In all the Despicable Me movies, I never found a single instance of a Minion without a goggle.
- Why do they always wear goggles?
- Are the goggles merged into their skin?
The minions' character design was influenced by two sources: Oompa-Loompas and Jawas.
When they were creating the characters, Coffin and Renaud thought of other memorable sycophants of cinema — the orange-skinned Oompa-Loompas from "Willie Wonka and the Chocolate Factory," the brown-robed Jawas from "Star Wars" — and realized that short stature was a major part of their appeal.
The filmmakers ended up designing Gru's minions as subterranean, goggle-wearing mole people in coveralls who like to eat bananas and punch one another in the face. "The minions are like children," said Renaud. "They lose their focus, they're not very smart."
If Gru is "despicable", then the minions are undoubtedly "mischievous". They also engage in a lot of slapstick comedy, which means they get hurt a lot.
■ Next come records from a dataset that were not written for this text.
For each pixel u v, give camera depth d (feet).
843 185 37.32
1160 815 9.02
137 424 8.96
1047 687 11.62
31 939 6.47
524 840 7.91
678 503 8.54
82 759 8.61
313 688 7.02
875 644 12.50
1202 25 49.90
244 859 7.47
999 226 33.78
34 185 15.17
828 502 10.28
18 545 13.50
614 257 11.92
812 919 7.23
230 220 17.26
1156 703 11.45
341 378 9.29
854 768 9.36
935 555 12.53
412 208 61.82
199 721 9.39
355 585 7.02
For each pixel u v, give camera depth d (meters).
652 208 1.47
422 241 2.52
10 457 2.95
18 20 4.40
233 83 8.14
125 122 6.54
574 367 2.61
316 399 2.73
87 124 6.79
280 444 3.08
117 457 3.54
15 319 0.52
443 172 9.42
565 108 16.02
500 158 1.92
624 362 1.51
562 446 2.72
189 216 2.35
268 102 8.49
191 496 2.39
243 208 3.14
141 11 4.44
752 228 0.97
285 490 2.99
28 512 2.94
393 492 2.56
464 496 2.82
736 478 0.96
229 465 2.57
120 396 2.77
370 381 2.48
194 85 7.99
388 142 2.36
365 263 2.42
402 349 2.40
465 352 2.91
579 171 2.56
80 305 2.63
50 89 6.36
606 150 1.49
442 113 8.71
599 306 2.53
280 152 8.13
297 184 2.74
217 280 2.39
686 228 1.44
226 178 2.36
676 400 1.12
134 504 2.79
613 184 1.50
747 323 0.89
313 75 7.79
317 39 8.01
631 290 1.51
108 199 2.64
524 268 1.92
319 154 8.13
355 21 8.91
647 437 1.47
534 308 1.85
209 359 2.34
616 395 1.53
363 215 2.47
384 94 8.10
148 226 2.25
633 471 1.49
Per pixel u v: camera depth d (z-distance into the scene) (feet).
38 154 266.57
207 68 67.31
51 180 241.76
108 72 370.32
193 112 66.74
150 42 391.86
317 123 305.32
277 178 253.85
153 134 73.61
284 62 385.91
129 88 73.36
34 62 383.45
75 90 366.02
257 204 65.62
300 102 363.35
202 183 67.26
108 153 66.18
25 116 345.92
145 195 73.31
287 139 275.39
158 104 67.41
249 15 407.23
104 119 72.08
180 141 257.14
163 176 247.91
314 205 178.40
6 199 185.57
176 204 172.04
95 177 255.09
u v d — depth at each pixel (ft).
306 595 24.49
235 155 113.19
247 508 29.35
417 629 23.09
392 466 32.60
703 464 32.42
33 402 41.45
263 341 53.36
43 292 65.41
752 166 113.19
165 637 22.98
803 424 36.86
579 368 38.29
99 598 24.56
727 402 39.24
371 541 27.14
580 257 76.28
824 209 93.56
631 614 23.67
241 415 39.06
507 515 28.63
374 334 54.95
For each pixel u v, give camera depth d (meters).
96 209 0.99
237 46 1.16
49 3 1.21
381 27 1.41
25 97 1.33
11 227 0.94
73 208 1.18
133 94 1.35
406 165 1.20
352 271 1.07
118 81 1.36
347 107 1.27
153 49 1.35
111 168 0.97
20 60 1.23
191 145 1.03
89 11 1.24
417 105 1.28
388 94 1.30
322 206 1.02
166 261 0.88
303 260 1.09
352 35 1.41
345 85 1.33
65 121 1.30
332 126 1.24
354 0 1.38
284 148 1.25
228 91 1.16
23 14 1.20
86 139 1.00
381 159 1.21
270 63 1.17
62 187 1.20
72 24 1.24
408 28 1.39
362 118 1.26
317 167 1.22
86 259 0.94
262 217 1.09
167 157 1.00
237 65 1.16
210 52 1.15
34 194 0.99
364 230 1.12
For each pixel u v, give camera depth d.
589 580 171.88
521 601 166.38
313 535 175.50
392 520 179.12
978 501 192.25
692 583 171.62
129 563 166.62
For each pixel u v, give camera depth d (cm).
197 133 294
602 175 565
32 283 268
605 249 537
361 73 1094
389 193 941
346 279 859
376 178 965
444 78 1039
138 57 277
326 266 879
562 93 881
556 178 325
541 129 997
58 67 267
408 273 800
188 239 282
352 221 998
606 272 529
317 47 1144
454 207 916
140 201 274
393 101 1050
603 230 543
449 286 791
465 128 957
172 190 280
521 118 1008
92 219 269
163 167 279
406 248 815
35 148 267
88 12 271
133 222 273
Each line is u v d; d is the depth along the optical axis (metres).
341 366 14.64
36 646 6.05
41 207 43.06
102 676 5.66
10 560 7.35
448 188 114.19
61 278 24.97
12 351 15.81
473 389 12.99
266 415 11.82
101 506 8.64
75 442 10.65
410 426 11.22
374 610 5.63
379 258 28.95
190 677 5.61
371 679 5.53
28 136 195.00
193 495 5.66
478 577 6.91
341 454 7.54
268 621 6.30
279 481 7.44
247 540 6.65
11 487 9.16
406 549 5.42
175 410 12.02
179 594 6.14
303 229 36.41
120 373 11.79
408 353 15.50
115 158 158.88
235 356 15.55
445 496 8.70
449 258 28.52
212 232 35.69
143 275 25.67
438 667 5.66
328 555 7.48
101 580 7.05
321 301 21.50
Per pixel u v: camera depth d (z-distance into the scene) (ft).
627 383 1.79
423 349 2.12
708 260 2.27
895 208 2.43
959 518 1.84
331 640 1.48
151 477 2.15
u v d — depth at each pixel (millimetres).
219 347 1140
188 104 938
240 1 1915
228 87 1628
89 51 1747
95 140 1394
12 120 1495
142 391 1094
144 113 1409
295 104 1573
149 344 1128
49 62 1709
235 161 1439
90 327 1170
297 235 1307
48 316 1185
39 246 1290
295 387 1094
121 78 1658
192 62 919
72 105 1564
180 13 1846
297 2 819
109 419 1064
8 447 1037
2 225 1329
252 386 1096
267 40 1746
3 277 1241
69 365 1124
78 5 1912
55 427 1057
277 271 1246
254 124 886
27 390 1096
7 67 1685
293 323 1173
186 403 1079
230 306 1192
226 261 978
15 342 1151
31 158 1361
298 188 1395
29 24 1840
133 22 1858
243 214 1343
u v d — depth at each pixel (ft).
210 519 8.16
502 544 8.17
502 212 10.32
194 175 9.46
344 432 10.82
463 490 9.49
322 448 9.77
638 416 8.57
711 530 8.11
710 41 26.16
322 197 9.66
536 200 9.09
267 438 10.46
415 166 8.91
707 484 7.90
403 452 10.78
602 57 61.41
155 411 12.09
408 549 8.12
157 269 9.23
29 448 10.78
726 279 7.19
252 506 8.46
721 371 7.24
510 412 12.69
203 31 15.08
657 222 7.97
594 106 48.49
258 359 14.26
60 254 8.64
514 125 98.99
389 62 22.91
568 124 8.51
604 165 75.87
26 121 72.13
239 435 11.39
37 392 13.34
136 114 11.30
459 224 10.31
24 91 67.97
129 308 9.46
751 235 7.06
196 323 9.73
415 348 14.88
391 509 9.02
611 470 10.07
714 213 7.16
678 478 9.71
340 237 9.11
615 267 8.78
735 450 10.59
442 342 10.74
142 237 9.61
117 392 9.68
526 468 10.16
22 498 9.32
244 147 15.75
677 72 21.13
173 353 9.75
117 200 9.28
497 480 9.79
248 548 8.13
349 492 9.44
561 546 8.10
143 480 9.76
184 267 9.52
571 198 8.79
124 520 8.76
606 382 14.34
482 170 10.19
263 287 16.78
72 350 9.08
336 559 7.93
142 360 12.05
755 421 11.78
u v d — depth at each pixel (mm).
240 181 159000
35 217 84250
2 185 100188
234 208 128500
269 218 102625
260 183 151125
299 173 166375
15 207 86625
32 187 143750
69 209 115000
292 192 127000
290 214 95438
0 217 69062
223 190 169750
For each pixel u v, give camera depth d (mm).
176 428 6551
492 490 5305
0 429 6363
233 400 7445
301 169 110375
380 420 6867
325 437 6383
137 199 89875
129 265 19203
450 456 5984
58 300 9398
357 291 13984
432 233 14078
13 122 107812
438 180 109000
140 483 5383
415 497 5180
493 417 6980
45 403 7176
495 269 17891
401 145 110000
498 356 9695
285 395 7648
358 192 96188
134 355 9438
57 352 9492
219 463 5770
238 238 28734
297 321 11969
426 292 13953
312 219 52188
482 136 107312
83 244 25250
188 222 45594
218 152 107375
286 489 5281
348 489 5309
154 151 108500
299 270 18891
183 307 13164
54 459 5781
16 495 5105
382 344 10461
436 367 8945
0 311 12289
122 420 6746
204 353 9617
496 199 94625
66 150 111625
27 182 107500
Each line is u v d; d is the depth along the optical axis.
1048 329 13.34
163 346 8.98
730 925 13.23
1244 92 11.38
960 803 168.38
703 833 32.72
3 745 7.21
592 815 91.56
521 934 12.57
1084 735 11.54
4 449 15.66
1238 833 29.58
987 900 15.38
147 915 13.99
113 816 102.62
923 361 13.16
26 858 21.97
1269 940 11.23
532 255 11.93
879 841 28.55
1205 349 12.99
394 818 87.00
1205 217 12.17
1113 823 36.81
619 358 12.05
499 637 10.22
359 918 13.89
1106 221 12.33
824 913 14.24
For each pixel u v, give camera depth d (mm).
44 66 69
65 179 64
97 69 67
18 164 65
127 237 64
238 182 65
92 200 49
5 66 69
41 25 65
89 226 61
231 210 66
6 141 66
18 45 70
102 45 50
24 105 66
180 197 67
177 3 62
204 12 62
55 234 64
When they do, you're meant to laugh at them, instead of sympathising and cringing. This is done by dehumanising them:
Along the same vein, goggles dehumanise the minions by partially obscuring their eyes. Eyes are very important for human empathy; studies show that children prefer peers without glasses over those with them; we also find it intimidating when people wear items such as shades, visors or eye-obscuring helmets.
On the other hand, we derive a lot of information from observing eyes by the way they are expressed. Therefore goggles serve as a compromise between dehumanising but still showing the eyes underneath, so a big range of emotions are available.
Still, just in case you were concerned about the welfare of the minions, it's comforting to know they have goggles to protect them.
They are not melted into their skin. In this trailer video for Despicable Me, a minion pulls the goggles of another one away from his head.
I always thought it was because they were low-level workers for Gru's science experiments. So they're working with caustic chemicals, manufacturing with lathes and welders, and generally going about doing a lot of work that can seriously damage your eyes if unprotected. You see this sort of thing a lot on factory production floors around the world, regardless of what's being manufactured.
Also, they look even goofier when they only need one lens to protect a single eye.